A Port au Prince, la capitale di Haiti, dal terremoto in avanti, stanziano 20.000 marines, uno ogni 20 abitanti. Costano più di un miliardo di dollari al mese e saranno pagati dal popolo di Haiti in un futuro lontano perché il popolo haitiano è tuttora impegnato a pagare a banche franco-statunitensi i costi della dittatura Duvalier che Francia e Stati Uniti vollero. Intanto l’aiuto cubano-venezuelano va avanti con costanza e nel silenzio: medici, ambulatori, ben sei ospedali attrezzati a tempo di record. Benzina solidale per il paese più occupato della storia.
Haiti, il primo paese nero a essersi liberato del colonialismo, ha vissuto quasi tutto il XX secolo occupato da molteplici invasioni straniere, quasi tutte statunitensi, e ha cominciato il XX secolo nella stessa maniera. Vent’anni consecutivi al tempo della prima guerra mondiale, poi la terribile dittatura sostenuta da Parigi e Washington del clan Duvalier. Lasciò 50.000 morti ma soprattutto lasciò un paese indebitato per i secoli futuri verso quelle potenze che avevano voluto e sostenuto la dittatura. Nel quarto di secolo che ci separa da quando gli Stati Uniti consegnarono Duvalier al dorato esilio… parigino il debito è ulteriormente triplicato. Ad Haiti la notte neoliberale non ha mai dato alcun segnale di essere alla fine, con la parziale eccezione della breve stagione di Jean Bertrand Aristide, deposto da due golpe nel 1991 e nel 2004 e sequestrato e deportato infine in Africa. Anche Aristide, come nel 2009 l’honduregno Mel Zelaya, fu deposto la seconda volta per essersi avvicinato ai paesi dell’ALBA.

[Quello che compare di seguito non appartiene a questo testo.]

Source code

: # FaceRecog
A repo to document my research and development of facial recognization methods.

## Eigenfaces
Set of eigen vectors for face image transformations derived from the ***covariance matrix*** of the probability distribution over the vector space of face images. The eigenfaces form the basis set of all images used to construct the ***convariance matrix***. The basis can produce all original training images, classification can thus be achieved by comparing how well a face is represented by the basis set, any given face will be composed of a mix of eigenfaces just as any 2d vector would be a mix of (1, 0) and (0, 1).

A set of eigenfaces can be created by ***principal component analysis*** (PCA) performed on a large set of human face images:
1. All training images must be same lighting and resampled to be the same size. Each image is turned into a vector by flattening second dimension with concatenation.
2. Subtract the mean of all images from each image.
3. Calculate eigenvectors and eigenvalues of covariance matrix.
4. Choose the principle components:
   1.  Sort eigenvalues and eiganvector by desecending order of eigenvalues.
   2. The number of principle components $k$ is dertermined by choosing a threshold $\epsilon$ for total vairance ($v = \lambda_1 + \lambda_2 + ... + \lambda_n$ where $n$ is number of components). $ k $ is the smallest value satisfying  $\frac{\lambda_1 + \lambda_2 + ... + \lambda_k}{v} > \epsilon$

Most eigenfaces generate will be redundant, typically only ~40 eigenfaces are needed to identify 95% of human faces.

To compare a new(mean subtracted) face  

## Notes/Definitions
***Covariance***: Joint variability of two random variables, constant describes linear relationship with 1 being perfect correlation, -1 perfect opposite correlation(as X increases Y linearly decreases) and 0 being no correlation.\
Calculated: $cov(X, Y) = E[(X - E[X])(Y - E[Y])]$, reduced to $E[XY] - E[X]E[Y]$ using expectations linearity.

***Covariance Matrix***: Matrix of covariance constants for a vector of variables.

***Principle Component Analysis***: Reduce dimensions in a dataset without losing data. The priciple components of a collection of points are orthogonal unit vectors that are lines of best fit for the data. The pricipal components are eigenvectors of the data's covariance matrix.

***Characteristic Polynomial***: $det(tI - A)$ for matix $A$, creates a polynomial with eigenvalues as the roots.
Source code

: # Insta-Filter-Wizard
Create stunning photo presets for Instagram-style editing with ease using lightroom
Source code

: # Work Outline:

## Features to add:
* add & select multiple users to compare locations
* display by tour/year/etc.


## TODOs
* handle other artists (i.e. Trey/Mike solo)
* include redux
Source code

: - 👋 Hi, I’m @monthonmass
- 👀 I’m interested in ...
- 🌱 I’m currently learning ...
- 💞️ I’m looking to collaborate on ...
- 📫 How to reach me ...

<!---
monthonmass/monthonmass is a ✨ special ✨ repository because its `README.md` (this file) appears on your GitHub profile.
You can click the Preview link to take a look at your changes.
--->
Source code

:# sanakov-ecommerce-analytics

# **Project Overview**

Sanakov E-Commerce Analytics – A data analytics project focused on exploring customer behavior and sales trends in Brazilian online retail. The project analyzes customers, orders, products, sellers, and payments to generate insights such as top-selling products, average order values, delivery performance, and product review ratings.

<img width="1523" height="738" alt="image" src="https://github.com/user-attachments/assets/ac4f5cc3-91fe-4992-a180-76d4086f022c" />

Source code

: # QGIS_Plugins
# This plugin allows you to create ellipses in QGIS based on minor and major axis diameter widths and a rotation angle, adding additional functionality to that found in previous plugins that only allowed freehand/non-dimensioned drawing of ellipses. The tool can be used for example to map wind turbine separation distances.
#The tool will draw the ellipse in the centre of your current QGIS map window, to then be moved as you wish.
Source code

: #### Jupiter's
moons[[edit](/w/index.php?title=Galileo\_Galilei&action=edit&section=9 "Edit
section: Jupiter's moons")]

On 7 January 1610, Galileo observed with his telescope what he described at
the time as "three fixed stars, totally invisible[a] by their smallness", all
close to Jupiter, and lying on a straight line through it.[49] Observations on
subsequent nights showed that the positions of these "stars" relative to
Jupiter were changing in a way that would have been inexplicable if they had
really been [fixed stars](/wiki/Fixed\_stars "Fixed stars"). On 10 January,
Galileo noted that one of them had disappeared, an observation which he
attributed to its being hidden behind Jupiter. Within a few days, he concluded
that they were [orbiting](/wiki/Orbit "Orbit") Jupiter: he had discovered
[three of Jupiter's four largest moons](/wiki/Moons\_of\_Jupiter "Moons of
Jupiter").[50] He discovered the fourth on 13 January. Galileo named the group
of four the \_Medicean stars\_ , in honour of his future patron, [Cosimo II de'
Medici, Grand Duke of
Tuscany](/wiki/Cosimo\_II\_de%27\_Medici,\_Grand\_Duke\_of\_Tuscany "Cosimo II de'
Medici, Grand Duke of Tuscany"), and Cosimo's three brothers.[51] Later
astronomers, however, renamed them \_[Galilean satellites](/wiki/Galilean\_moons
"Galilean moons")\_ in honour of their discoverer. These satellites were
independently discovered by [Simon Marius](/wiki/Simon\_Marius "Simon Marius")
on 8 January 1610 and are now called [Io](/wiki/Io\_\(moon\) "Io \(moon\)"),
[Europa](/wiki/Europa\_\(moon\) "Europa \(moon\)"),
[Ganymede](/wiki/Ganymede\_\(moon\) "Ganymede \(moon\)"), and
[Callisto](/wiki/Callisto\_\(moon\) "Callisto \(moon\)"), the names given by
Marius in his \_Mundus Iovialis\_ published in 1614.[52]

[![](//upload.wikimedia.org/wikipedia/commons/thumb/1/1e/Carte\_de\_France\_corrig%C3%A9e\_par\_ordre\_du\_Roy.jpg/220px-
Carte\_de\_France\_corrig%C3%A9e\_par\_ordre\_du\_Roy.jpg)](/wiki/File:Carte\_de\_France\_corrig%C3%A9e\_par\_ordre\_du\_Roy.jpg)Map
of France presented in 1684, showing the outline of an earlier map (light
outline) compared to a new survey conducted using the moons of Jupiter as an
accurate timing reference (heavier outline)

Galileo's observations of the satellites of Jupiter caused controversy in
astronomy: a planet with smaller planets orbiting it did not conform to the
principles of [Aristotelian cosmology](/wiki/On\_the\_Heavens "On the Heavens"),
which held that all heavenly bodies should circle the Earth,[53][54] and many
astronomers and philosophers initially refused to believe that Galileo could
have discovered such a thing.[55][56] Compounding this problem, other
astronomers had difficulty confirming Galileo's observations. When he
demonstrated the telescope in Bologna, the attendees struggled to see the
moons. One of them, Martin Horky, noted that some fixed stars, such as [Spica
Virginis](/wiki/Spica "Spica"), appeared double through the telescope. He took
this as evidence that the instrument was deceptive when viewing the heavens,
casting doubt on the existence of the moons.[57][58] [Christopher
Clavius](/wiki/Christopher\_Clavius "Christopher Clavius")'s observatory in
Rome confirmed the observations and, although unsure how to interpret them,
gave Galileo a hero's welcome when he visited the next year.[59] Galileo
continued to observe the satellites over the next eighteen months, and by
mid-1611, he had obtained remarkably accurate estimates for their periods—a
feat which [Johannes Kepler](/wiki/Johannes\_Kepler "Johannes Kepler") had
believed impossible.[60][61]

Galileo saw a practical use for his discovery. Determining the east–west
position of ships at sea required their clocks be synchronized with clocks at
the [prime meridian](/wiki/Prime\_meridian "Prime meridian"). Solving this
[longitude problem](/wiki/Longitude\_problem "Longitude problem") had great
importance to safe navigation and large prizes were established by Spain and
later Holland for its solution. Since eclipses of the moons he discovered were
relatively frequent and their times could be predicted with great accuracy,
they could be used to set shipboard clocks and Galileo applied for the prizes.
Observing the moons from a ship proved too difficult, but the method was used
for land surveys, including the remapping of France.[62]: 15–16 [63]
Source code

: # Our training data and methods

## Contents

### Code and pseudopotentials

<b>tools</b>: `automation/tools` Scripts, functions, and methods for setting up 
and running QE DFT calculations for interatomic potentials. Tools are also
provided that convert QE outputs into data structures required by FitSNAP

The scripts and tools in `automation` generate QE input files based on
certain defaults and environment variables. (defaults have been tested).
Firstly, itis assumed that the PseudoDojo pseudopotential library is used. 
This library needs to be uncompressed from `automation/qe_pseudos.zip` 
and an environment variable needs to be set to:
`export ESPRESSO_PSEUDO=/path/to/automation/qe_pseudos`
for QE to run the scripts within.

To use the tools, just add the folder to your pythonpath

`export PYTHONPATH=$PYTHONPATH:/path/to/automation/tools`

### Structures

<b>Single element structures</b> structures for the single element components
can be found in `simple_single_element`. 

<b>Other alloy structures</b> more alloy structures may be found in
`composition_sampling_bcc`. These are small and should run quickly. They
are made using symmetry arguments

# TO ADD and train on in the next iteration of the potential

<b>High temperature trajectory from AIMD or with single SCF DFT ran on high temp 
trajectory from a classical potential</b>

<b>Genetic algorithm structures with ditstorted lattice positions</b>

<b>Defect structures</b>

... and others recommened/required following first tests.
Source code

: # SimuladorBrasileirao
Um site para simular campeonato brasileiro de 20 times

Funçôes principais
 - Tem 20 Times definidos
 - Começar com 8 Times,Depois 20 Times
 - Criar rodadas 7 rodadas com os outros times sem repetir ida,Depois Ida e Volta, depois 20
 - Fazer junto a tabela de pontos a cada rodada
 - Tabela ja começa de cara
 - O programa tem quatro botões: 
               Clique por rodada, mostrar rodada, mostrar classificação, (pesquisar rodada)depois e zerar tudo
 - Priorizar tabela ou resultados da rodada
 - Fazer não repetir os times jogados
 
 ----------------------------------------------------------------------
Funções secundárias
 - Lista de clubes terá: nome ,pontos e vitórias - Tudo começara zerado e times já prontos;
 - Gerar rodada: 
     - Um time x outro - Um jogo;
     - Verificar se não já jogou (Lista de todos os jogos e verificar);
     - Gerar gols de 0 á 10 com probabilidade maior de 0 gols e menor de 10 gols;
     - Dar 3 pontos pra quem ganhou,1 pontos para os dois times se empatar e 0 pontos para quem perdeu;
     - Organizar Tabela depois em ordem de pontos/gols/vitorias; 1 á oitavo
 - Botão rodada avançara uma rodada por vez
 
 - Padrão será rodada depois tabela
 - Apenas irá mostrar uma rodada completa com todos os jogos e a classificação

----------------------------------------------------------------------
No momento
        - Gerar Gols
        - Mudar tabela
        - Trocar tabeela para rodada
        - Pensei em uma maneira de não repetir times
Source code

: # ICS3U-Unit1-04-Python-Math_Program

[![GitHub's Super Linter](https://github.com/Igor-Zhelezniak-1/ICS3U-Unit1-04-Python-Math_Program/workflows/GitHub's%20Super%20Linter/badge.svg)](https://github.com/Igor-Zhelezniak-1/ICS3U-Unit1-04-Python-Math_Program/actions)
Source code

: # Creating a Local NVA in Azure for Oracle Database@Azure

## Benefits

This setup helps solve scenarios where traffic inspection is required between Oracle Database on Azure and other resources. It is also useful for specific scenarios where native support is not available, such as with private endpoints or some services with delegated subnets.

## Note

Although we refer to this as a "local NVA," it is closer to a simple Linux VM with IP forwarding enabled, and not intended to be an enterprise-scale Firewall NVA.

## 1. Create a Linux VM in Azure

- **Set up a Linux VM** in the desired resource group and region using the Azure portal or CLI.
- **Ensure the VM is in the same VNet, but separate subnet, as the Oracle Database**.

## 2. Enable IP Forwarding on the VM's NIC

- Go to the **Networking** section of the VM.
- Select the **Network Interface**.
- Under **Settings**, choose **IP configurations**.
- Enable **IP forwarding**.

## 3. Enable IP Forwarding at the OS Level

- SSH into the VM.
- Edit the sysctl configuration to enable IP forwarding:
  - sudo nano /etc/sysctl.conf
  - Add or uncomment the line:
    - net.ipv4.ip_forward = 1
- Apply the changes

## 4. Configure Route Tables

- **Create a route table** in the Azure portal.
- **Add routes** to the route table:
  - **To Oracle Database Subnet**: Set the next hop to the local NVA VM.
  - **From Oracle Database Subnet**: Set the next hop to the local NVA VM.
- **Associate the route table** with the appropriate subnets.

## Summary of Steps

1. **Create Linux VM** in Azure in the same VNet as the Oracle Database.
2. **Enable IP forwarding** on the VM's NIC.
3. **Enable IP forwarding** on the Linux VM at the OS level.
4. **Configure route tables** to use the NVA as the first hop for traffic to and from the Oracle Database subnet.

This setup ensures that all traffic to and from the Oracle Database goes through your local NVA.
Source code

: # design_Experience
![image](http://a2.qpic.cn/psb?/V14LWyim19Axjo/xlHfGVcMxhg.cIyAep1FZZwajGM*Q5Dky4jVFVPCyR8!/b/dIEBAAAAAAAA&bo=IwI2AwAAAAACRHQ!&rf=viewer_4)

Dalla metà degli anni ’90 ad Haiti hanno costantemente stazionato missioni militari delle Nazioni Unite, con una media superiore alle diecimila presenze di soldati, soprattutto latinoamericani, e non c’è ONG che si rispetti che non abbia impiantato almeno una missione umanitaria nel paese. Si succedono conferenze di donatori ma Haiti ogni volta si ritrova più indebitata e con più truppe straniere sul territorio.
Oggi, a tre mesi dal distruttivo terremoto e con la stagione delle piogge iniziata a rendere ancora più disperata la situazione di chi ha perso tutto, la tendenza alla militarizzazione si accentua invece di diminuire.
Questa settimana è tornata da Haiti la portaerei Cavour. Come denuncia Intersos si è trattata non di un’operazione umanitaria ma di una grande operazione di marketing per l’industria bellica italiana. Sulla portaerei hanno viaggiato aiuti alimentari e medici e sono stati effettuati interventi importanti. Ma per smuovere quel colosso ci vogliono 900 marinai al costo di 200.000 Euro al giorno. Era proprio la miglior maniera di aiutare Haiti da parte del governo italiano?
Venezuelani e cubani sembrano indicare un’altra via: medici, infermieri, terapisti, nessuno di loro armato con un aiuto costante che va avanti dal 1993 e accresciuto col terremoto. Qualcuno sa spiegare perché vengono considerati dei paria internazionali?